Internacional
Quinta-feira, 7 de novembro de 2024

Funeral de presidente do Haiti acontece em meio a protestos e dúvidas sobre assassinato

Em meio a um clima de instabilidade e a várias perguntas sem respostas sobre o assassinato de Jovenel Moïse, o caixão com o corpo do presidente do Haiti foi carregado por uma comitiva de homens em trajes militares em Cap-Haitien, onde ele nasceu e será enterrado nesta sexta-feira (23), mais de duas semanas após sua morte.
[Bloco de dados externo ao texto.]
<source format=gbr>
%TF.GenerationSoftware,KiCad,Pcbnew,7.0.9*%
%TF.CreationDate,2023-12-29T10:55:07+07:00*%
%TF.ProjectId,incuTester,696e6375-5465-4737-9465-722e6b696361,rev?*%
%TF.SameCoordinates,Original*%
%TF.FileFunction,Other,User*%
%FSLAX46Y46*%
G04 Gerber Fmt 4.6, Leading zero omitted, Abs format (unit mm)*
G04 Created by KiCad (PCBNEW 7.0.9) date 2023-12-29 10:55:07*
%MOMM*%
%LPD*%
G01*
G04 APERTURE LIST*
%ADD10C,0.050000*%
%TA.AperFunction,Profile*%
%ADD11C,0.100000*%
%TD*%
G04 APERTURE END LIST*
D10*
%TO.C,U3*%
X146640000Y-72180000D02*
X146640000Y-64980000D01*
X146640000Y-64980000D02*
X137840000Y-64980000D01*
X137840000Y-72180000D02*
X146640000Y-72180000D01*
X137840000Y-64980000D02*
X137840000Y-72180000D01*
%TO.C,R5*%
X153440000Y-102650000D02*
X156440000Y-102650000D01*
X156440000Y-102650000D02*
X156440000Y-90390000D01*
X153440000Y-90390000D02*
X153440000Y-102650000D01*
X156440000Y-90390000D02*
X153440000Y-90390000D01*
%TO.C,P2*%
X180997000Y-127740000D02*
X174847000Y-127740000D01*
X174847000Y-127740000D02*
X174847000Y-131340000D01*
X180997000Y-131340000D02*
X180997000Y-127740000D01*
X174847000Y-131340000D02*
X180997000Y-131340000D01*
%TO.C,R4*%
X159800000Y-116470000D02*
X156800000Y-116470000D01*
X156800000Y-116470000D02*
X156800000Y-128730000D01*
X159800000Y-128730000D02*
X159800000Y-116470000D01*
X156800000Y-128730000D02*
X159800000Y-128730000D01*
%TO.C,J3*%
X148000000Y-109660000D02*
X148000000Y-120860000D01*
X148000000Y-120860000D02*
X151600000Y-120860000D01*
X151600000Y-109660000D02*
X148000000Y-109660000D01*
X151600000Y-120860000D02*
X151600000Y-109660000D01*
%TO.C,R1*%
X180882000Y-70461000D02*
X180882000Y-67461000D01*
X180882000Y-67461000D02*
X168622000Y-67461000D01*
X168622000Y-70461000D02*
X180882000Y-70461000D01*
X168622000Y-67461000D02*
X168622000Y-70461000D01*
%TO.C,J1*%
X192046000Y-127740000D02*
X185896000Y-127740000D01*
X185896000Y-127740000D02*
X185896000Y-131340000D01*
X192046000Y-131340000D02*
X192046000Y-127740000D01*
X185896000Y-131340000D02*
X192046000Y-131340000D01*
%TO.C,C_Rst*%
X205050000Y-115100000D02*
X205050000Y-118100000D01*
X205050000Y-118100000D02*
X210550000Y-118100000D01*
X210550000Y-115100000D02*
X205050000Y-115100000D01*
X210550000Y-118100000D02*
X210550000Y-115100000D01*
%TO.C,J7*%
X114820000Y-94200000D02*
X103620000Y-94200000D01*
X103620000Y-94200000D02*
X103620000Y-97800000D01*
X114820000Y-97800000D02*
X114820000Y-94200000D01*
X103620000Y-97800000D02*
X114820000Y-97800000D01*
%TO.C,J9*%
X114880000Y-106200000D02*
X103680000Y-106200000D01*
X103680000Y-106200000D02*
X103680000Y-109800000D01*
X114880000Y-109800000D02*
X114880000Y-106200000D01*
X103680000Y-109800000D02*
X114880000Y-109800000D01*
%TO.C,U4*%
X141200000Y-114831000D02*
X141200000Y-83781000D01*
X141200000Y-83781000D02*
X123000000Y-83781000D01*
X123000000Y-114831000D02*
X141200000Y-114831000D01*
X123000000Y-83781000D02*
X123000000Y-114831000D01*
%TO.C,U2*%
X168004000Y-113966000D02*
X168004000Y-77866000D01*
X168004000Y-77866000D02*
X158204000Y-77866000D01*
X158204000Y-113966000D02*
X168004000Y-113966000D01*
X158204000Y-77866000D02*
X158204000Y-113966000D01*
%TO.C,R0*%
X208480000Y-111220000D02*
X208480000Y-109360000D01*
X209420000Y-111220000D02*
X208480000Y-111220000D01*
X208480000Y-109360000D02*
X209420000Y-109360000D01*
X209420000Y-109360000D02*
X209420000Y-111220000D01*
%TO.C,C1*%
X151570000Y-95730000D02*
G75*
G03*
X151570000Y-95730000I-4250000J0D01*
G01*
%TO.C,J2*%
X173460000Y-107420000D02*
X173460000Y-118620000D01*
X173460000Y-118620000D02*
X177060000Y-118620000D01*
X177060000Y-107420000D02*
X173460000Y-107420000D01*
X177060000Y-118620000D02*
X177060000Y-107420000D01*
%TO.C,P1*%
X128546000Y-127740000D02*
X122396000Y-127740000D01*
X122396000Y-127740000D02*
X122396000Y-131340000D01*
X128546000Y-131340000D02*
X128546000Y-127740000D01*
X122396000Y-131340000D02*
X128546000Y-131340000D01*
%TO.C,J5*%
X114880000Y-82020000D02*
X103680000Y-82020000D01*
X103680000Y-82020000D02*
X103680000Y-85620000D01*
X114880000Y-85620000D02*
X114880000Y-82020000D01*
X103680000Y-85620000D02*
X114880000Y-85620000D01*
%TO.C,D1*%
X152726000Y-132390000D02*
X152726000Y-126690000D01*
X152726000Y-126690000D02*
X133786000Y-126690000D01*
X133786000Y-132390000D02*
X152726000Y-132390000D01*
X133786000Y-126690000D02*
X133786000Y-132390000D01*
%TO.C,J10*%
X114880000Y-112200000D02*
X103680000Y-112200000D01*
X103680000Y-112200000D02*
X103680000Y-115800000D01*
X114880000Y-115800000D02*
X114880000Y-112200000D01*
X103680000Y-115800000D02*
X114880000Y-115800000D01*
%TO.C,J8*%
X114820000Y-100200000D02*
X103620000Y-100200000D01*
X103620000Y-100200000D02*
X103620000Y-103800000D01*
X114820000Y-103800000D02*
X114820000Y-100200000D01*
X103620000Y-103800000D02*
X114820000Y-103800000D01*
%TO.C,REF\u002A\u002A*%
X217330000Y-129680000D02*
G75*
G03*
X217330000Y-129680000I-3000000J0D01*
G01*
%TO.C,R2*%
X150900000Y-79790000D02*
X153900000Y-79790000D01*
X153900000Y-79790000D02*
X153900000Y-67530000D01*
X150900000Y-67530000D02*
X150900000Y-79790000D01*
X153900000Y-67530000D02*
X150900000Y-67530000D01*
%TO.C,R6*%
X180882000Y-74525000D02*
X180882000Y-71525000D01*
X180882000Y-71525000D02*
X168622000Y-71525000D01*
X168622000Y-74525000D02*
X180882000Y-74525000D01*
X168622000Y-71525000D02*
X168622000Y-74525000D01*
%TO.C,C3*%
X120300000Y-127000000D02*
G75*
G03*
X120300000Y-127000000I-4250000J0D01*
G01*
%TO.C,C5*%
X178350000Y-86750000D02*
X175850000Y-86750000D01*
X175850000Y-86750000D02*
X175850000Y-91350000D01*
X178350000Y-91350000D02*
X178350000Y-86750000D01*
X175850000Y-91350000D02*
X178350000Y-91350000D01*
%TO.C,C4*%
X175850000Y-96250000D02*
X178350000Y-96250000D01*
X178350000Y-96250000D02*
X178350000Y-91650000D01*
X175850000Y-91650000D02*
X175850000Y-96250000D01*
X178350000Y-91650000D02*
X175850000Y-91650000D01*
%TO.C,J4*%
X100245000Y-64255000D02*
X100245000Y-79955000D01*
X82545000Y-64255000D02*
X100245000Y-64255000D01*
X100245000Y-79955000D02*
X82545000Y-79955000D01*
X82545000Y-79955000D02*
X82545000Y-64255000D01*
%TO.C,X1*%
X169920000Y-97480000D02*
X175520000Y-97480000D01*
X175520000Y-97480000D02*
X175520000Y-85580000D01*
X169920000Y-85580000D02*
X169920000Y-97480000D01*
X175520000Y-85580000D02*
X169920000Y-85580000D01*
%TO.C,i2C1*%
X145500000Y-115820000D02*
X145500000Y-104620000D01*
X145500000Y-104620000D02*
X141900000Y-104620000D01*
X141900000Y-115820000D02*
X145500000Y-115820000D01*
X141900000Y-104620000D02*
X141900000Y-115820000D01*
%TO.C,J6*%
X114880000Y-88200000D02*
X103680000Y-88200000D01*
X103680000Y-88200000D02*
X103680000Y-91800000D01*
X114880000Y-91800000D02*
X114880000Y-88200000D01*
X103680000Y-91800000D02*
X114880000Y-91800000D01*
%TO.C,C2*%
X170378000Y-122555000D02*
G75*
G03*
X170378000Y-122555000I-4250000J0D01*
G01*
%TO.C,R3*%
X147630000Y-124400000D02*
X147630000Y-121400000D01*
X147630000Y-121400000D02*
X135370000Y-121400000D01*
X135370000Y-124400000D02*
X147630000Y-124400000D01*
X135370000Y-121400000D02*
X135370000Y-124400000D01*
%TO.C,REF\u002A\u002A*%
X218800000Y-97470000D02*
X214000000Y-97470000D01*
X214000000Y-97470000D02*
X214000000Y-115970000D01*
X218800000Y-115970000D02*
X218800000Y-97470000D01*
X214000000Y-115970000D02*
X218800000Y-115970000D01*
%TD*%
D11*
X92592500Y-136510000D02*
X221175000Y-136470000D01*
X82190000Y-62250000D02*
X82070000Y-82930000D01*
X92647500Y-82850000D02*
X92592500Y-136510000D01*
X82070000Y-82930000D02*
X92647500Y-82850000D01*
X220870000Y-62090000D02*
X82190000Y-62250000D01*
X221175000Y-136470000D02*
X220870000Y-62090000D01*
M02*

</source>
Coberto pela bandeira haitiana, o caixão também recebeu coroas de flores brancas –a cor do luto no país– e a bênção de um padre católico, em uma cerimônia que, de certa forma, simboliza a expectativa de que o país possa se recuperar das feridas históricas e das mais recentes.
Representantes de Estado estavam voando a Cap-Haitien para participar da série de cerimônias em memória de Moïse ao longo do final de semana. Questionado pela Folha se enviou algum representante ao Haiti, o Ministério das Relações Exteriores do Brasil não respondeu até a publicação desta reportagem.
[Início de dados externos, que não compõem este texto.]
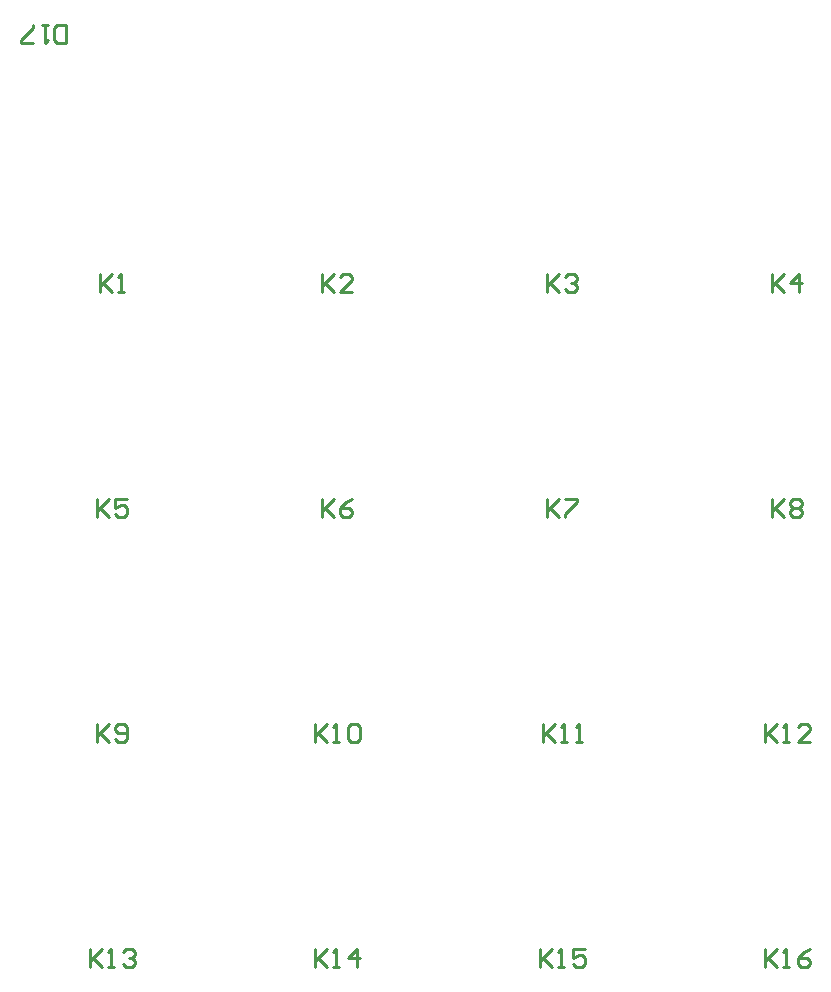
<source format=gbr>
G04*
G04 #@! TF.GenerationSoftware,Altium Limited,Altium Designer,22.4.2 (48)*
G04*
G04 Layer_Color=32896*
%FSLAX43Y43*%
%MOMM*%
G71*
G04*
G04 #@! TF.SameCoordinates,BF6EAB14-F510-4D30-AECA-DAF16463F929*
G04*
G04*
G04 #@! TF.FilePolarity,Positive*
G04*
G01*
G75*
%ADD12C,0.254*%
D12*
X64684Y71962D02*
Y70438D01*
Y70946D01*
X65700Y71962D01*
X64938Y71200D01*
X65700Y70438D01*
X66208D02*
X66716D01*
X66462D01*
Y71962D01*
X66208Y71708D01*
X83480Y71962D02*
Y70438D01*
Y70946D01*
X84496Y71962D01*
X83734Y71200D01*
X84496Y70438D01*
X86020D02*
X85004D01*
X86020Y71454D01*
Y71708D01*
X85766Y71962D01*
X85258D01*
X85004Y71708D01*
X102530Y71962D02*
Y70438D01*
Y70946D01*
X103546Y71962D01*
X102784Y71200D01*
X103546Y70438D01*
X104054Y71708D02*
X104308Y71962D01*
X104816D01*
X105070Y71708D01*
Y71454D01*
X104816Y71200D01*
X104562D01*
X104816D01*
X105070Y70946D01*
Y70692D01*
X104816Y70438D01*
X104308D01*
X104054Y70692D01*
X121580Y71962D02*
Y70438D01*
Y70946D01*
X122596Y71962D01*
X121834Y71200D01*
X122596Y70438D01*
X123866D02*
Y71962D01*
X123104Y71200D01*
X124120D01*
X64430Y52912D02*
Y51388D01*
Y51896D01*
X65446Y52912D01*
X64684Y52150D01*
X65446Y51388D01*
X66970Y52912D02*
X65954D01*
Y52150D01*
X66462Y52404D01*
X66716D01*
X66970Y52150D01*
Y51642D01*
X66716Y51388D01*
X66208D01*
X65954Y51642D01*
X83480Y52912D02*
Y51388D01*
Y51896D01*
X84496Y52912D01*
X83734Y52150D01*
X84496Y51388D01*
X86020Y52912D02*
X85512Y52658D01*
X85004Y52150D01*
Y51642D01*
X85258Y51388D01*
X85766D01*
X86020Y51642D01*
Y51896D01*
X85766Y52150D01*
X85004D01*
X102530Y52912D02*
Y51388D01*
Y51896D01*
X103546Y52912D01*
X102784Y52150D01*
X103546Y51388D01*
X104054Y52912D02*
X105070D01*
Y52658D01*
X104054Y51642D01*
Y51388D01*
X121580Y52912D02*
Y51388D01*
Y51896D01*
X122596Y52912D01*
X121834Y52150D01*
X122596Y51388D01*
X123104Y52658D02*
X123358Y52912D01*
X123866D01*
X124120Y52658D01*
Y52404D01*
X123866Y52150D01*
X124120Y51896D01*
Y51642D01*
X123866Y51388D01*
X123358D01*
X123104Y51642D01*
Y51896D01*
X123358Y52150D01*
X123104Y52404D01*
Y52658D01*
X123358Y52150D02*
X123866D01*
X64430Y33862D02*
Y32338D01*
Y32846D01*
X65446Y33862D01*
X64684Y33100D01*
X65446Y32338D01*
X65954Y32592D02*
X66208Y32338D01*
X66716D01*
X66970Y32592D01*
Y33608D01*
X66716Y33862D01*
X66208D01*
X65954Y33608D01*
Y33354D01*
X66208Y33100D01*
X66970D01*
X82846Y33862D02*
Y32338D01*
Y32846D01*
X83861Y33862D01*
X83100Y33100D01*
X83861Y32338D01*
X84369D02*
X84877D01*
X84623D01*
Y33862D01*
X84369Y33608D01*
X85639D02*
X85893Y33862D01*
X86400D01*
X86654Y33608D01*
Y32592D01*
X86400Y32338D01*
X85893D01*
X85639Y32592D01*
Y33608D01*
X102150Y33862D02*
Y32338D01*
Y32846D01*
X103165Y33862D01*
X102403Y33100D01*
X103165Y32338D01*
X103673D02*
X104181D01*
X103927D01*
Y33862D01*
X103673Y33608D01*
X104943Y32338D02*
X105450D01*
X105197D01*
Y33862D01*
X104943Y33608D01*
X120946Y33862D02*
Y32338D01*
Y32846D01*
X121961Y33862D01*
X121200Y33100D01*
X121961Y32338D01*
X122469D02*
X122977D01*
X122723D01*
Y33862D01*
X122469Y33608D01*
X124754Y32338D02*
X123739D01*
X124754Y33354D01*
Y33608D01*
X124500Y33862D01*
X123993D01*
X123739Y33608D01*
X63796Y14812D02*
Y13288D01*
Y13796D01*
X64811Y14812D01*
X64050Y14050D01*
X64811Y13288D01*
X65319D02*
X65827D01*
X65573D01*
Y14812D01*
X65319Y14558D01*
X66589D02*
X66843Y14812D01*
X67350D01*
X67604Y14558D01*
Y14304D01*
X67350Y14050D01*
X67097D01*
X67350D01*
X67604Y13796D01*
Y13542D01*
X67350Y13288D01*
X66843D01*
X66589Y13542D01*
X82846Y14812D02*
Y13288D01*
Y13796D01*
X83861Y14812D01*
X83100Y14050D01*
X83861Y13288D01*
X84369D02*
X84877D01*
X84623D01*
Y14812D01*
X84369Y14558D01*
X86400Y13288D02*
Y14812D01*
X85639Y14050D01*
X86654D01*
X101896Y14812D02*
Y13288D01*
Y13796D01*
X102911Y14812D01*
X102150Y14050D01*
X102911Y13288D01*
X103419D02*
X103927D01*
X103673D01*
Y14812D01*
X103419Y14558D01*
X105704Y14812D02*
X104689D01*
Y14050D01*
X105197Y14304D01*
X105450D01*
X105704Y14050D01*
Y13542D01*
X105450Y13288D01*
X104943D01*
X104689Y13542D01*
X120946Y14812D02*
Y13288D01*
Y13796D01*
X121961Y14812D01*
X121200Y14050D01*
X121961Y13288D01*
X122469D02*
X122977D01*
X122723D01*
Y14812D01*
X122469Y14558D01*
X124754Y14812D02*
X124247Y14558D01*
X123739Y14050D01*
Y13542D01*
X123993Y13288D01*
X124500D01*
X124754Y13542D01*
Y13796D01*
X124500Y14050D01*
X123739D01*
X61804Y91538D02*
Y93062D01*
X61043D01*
X60789Y92808D01*
Y91792D01*
X61043Y91538D01*
X61804D01*
X60281Y93062D02*
X59773D01*
X60027D01*
Y91538D01*
X60281Y91792D01*
X59011Y91538D02*
X57996D01*
Y91792D01*
X59011Y92808D01*
Y93062D01*
M02*

</source>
A relativa calma durante o início do funeral do presidente contrasta com o cenário de convulsão social que se instalou nas ruas de Cap-Haitien nos últimos dois dias. Protestos de apoiadores de Moïse mancharam o céu com a fumaça preta de pneus em chamas.
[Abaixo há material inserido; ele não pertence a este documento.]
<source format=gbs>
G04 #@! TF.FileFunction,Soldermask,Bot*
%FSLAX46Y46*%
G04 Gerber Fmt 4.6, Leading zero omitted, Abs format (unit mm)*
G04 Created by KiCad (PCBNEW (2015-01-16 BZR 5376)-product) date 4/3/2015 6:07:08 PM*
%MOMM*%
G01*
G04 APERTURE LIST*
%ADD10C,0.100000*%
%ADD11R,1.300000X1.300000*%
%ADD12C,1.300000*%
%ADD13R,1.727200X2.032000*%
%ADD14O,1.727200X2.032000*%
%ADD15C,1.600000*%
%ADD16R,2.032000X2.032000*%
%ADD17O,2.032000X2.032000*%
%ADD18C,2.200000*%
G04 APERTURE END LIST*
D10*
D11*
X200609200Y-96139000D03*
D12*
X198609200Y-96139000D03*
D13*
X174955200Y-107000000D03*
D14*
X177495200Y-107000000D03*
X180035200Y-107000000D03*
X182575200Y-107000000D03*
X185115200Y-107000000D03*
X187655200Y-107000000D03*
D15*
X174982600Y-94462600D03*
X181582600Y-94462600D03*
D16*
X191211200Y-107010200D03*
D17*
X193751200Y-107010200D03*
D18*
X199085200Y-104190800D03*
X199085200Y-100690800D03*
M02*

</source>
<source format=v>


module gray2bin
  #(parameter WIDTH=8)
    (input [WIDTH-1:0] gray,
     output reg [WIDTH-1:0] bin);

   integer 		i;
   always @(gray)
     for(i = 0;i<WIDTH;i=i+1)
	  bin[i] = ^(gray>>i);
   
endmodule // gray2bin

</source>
Segundo o jornal americano The New York Times, alguns grupos tentaram bloquear estradas para impedir a entrada de pessoas de outras localidades que queriam acompanhar o funeral.
A mensagem dos manifestantes contraria o objetivo pelo qual o novo governo do Haiti disse trabalhar. Ao assumir o poder na última terça-feira (20), o primeiro-ministro Ariel Henry disse ser um “democrata e um homem de diálogo” e prometeu agir pelo apaziguamento político no país.
O discurso, no entanto, ainda não convenceu parte da população. “Mandamos alguém vivo, eles mandaram de volta um cadáver”, disse o mecânico Frantz Atole, 42, acrescentando que os atos de protesto devem continuar. “Este país não vai ficar em silêncio.”
Outra manifestante em Cap-Haitien culpa “a burguesia de Porto Príncipe”, capital do país, pela morte de Moïse e pelo cenário de tensão instalado no Haiti. “Tudo o que estou pedindo é que fechem todas as ruas para impedi-los de chegar [ao funeral]”, disse a estudante Emmanuella Joseph, 20, chorando em um trecho da estrada bloqueado pelos protestos.
Na cidade natal do presidente assassinado, foram montados palcos com bastante iluminação, e a estrada de tijolos que leva ao mausoléu da família foi pavimentada. Situado em um terreno onde ele viveu quando menino, o local onde Moïse será enterrado fica à sombra de árvores frutíferas e a poucos passos do túmulo de seu pai.
Conhecido no país como “Homem Banana”, devido à carreira que construiu como exportador da fruta antes de entrar na política, Moïse não conseguiu reprimir a violência de gangues que cresceu durante seu mandato e enfrentou grandes protestos contra seu governo devido a acusações de corrupção e de autoritarismo.
Em Cap-Haitien, no entanto, o apoio ao presidente ainda se traduz, nesta sexta, em cartazes espalhados pelos edifícios da cidade, onde se liam frases em crioulo haitiano, um dos idiomas oficiais do país, como “eles mataram o corpo, mas o sonho nunca morrerá” e “Jovenel Moïse, defensor dos pobres”.
Moïse foi morto em casa na madrugada do último dia 7. Sua mulher, Martine Moïse, ficou gravemente ferida e foi levada a Miami para receber tratamento médico. Ela voltou ao Haiti dez dias depois, usando colete à prova de balas.
Até agora, não há conclusão sobre quem foi o mandante do assassinato nem a razão do crime. Segundo o governo haitiano, o presidente foi morto por um grupo de mercenários, que incluía militares colombianos aposentados. Mais de 20 pessoas foram presas por conexão com o caso.
Um dos investigados como um dos possíveis mandantes é Claude Joseph, que era o premiê interino na ocasião do crime e assumiu o comando do país até a posse de Henry nesta semana. Segundo reportagens publicadas na pela imprensa colombiana –mais de 20 suspeitos pelo crime são ex-militares do país sul-americano, a ideia de Joseph seria prender Moïse, alvo de contestação pela forma autoritária com que governava, mas o então primeiro-ministro teria mudado de ideia e resolvido mandar matá-lo. A polícia haitiana nega que o ex-premiê, agora titular da pasta de Relações Exteriores, esteja sob investigação.